A nacionalização das jazidas de hidrocarbonetos da Bolívia não é um episódio isolado. Em todo o mundo, há uma onda nacionalista e um reposicionamento estratégico e geopolítico com base no controle dos recursos energéticos. Os preços internacionais do petróleo não páram de subir, o que é agravado pelo consumo cada vez maior de países como a China e a Índia, que crescem a taxas médias de 6% ao ano. Há ainda o fato de que as jazidas de petróleo no mundo deverão estar esgotadas em cerca de 30 anos.
Em 2005, a Rússia reestatizou a empresa Gazprom, no que foi seguida pela Nigéria e pelo Casaquistão. A Alemanha e a Rússia estão construindo um gasoduto entre os dois países pelo Mar Báltico, excluindo a Europa Central, o que tem motivado protestos. A Inglaterra aumentou em 10% os impostos sobre o petróleo extraído do Mar do Norte. Recentemente, o governo de Honduras anunciou que vai renegociar contratos com as multinacionais petroleiras do país.

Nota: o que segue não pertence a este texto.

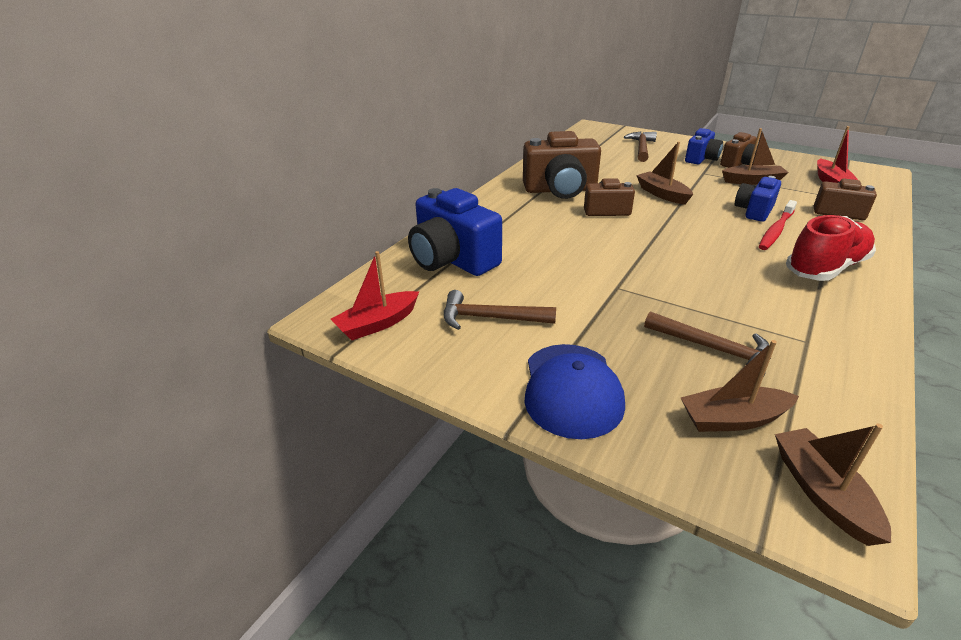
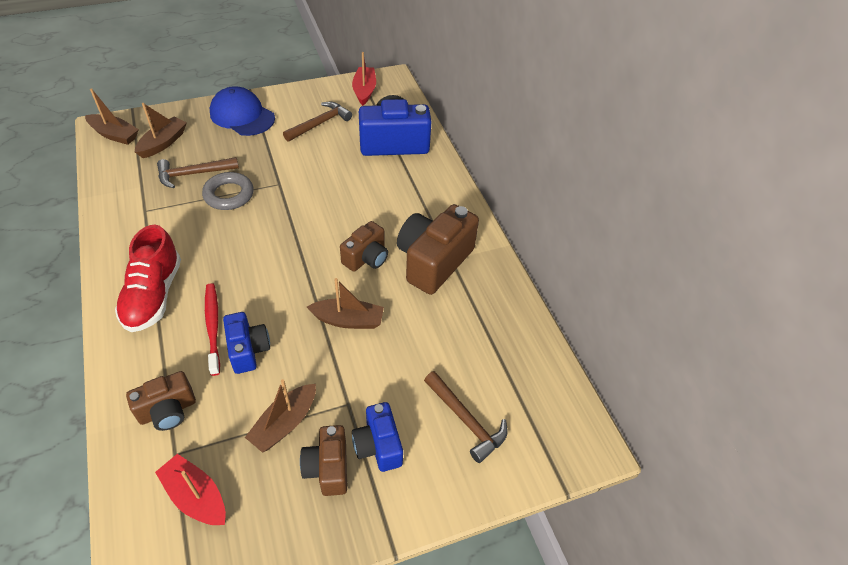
camera: 125 degrees right, 15 degrees up
none -> grey ring [202,172,254,210]

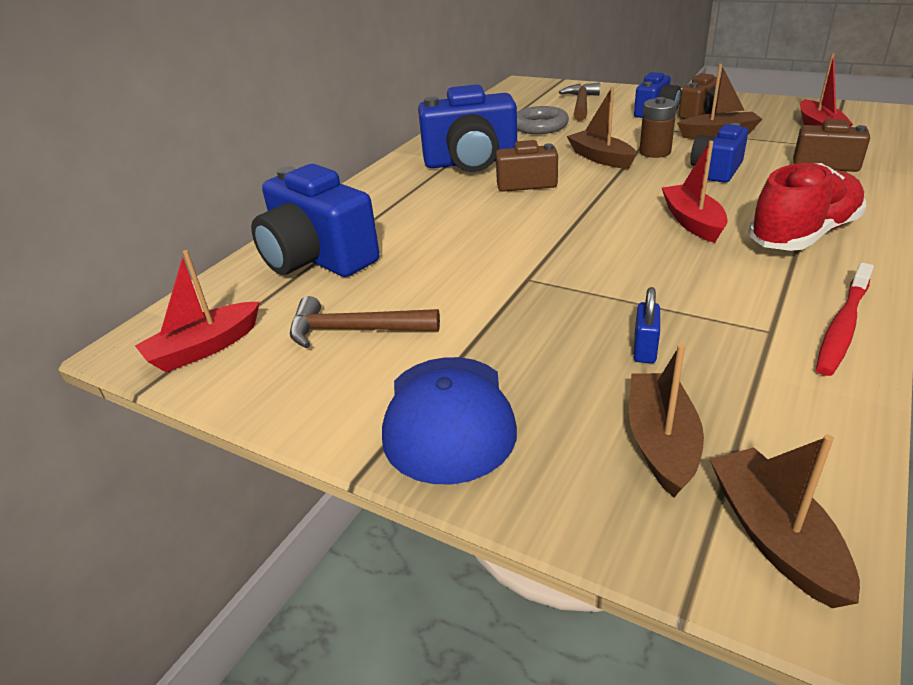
camera: 125 degrees left, 15 degrees down
brown boat [135,103,187,158] -> brown boat turned 105 degrees clockwise [629,344,704,497]
brown hammer [157,157,239,188] -> blue padlock [634,287,660,363]
grey ring [202,172,254,210] -> grey ring moved to [517,106,569,134]
red toothbrush [205,283,220,376] -> red toothbrush moved to [816,263,874,376]
brown camera [397,204,479,295] -> blue camera [418,85,517,172]
none -> brown battery [639,97,677,158]
none -> red boat [662,141,728,243]

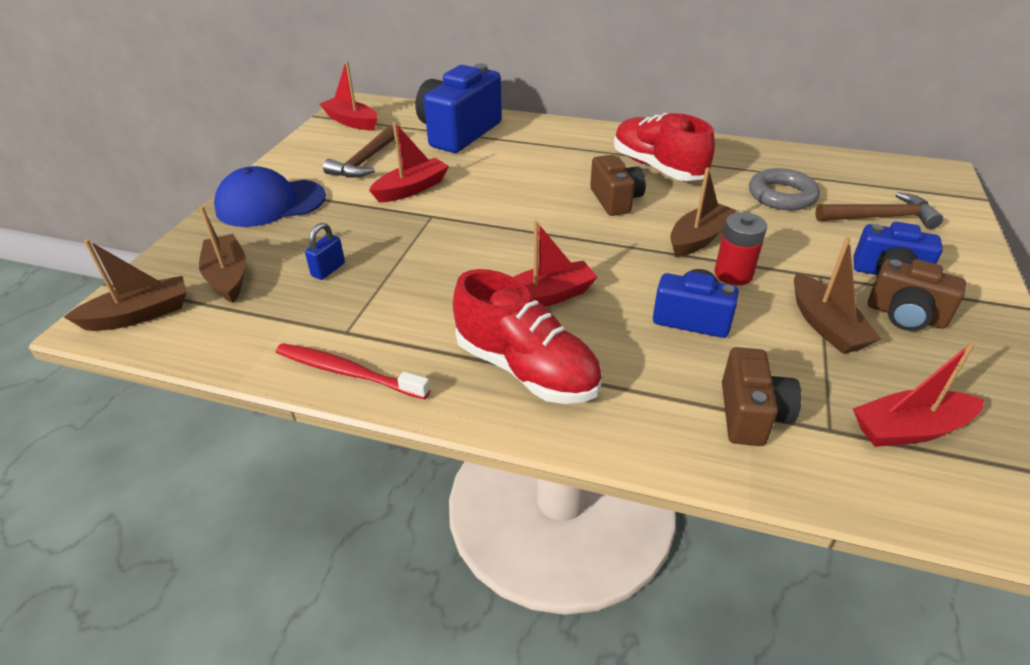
camera: 75 degrees right, 5 degrees up
brown hammer [290,296,440,348] -> brown hammer turned 150 degrees counterclockwise [323,125,398,178]
blue camera [418,85,517,172] -> red shoe [614,113,715,181]
brown boat [629,344,704,497] -> brown boat turned 105 degrees counterclockwise [199,206,246,303]
blue padlock [634,287,660,363] -> blue padlock turned 60 degrees counterclockwise [305,223,345,280]
brown battery [639,97,677,158] -> red battery [715,212,767,285]
none -> red boat [369,122,449,202]

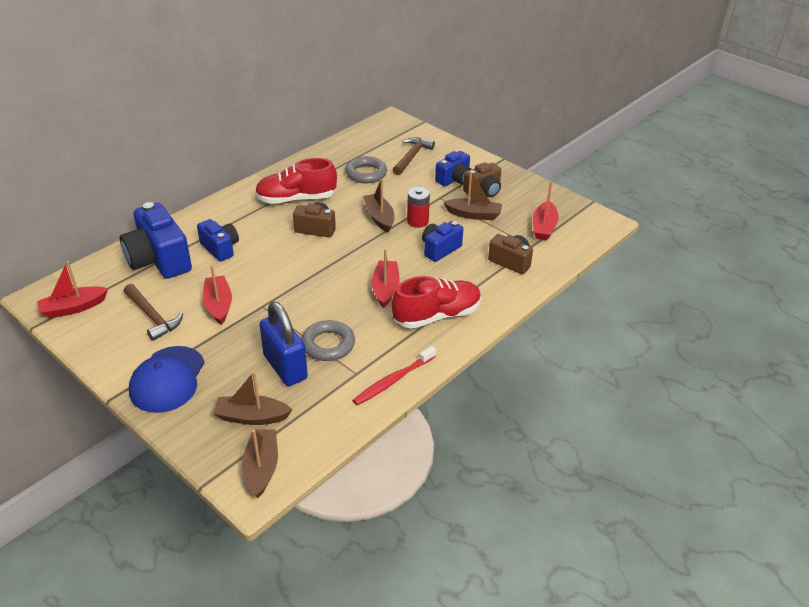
camera: 65 degrees left, 0 degrees up
blue padlock [305,223,345,280] -> blue padlock [259,301,308,386], size x2.16
none -> blue camera [197,219,239,262]
none -> grey ring [301,320,355,361]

Nos Estados Unidos, o tema é tratado como de segurança nacional e a busca por alternativas ao petróleo é febril. O país, maior exportador mundial de milho, vai dedicar metade de suas safras à produção de álcool combustível. Segundo recente artigo do Financial Times, os EUA terão que produzir 68 milhões de toneladas de milho a mais do que as produções somadas de Brasil, Canadá ou Indonésia, a fim de cumprir a lei que exige uma produção de etanol de 7,5 bilhões de galões até 2012.
Tudo isso comprova que o Brasil precisa investir maciçamente na produção de combustíveis alternativos. Nossa experiência já chama a atenção no mundo. O governador da Florida, Jeb Bush, irmão do presidente George Bush, insiste na necessidade de maior cooperação com o Brasil em tecnologia e produção. O 23º Congresso Mundial de Gás Natural, que vai acontecer em Amsterdã, agora em junho, terá a tecnologia brasileira como um dos principais temas. E a França acaba de assinar um acordo com o Brasil comprometendo-se a desenvolver tecnologias biocombustíveis para aplicação em páíses pobres.
Atualmente, produzimos quase 17 bilhões de litros de álcool, o dobro da produção da época áurea do Proálcool, nos anos 70/80. Temos uma área plantada de cana-de-açúcar de seis milhões de hectares e a mais avançada tecnologia mundial no setor alcooleiro.
É, portanto, decisivo para o futuro do Brasil tratar a questão do álcool combustível como estratégica. Precisamos de uma reforma tributária consistente, uma queda substancial nas taxas de juros, redução da burocracia, investimentos maciços em infra-estrutura e apoio dos fundos de investimento, do BNDES e do governo. É uma tarefa nacional. O setor privado tem feito a sua parte, modernizando-se, investindo na medida do possível e apostando nas regras de mercado.
O setor canavieiro no Brasil gera mais de um milhão de empregos e movimenta mais de R$ 40 bilhões. É possível crescer 12,6% ao ano, em média, nos próximos dez anos. Há quem aposte que poderemos nos transformar na grande potência energética do planeta, não só com base no álcool, mas em outras matrizes energéticas de origem vegetal. Precisamos trabalhar com os olhos postos no futuro. O momento é este, a missão, como disse, é estratégica, não importa qual seja o próximo presidente da República.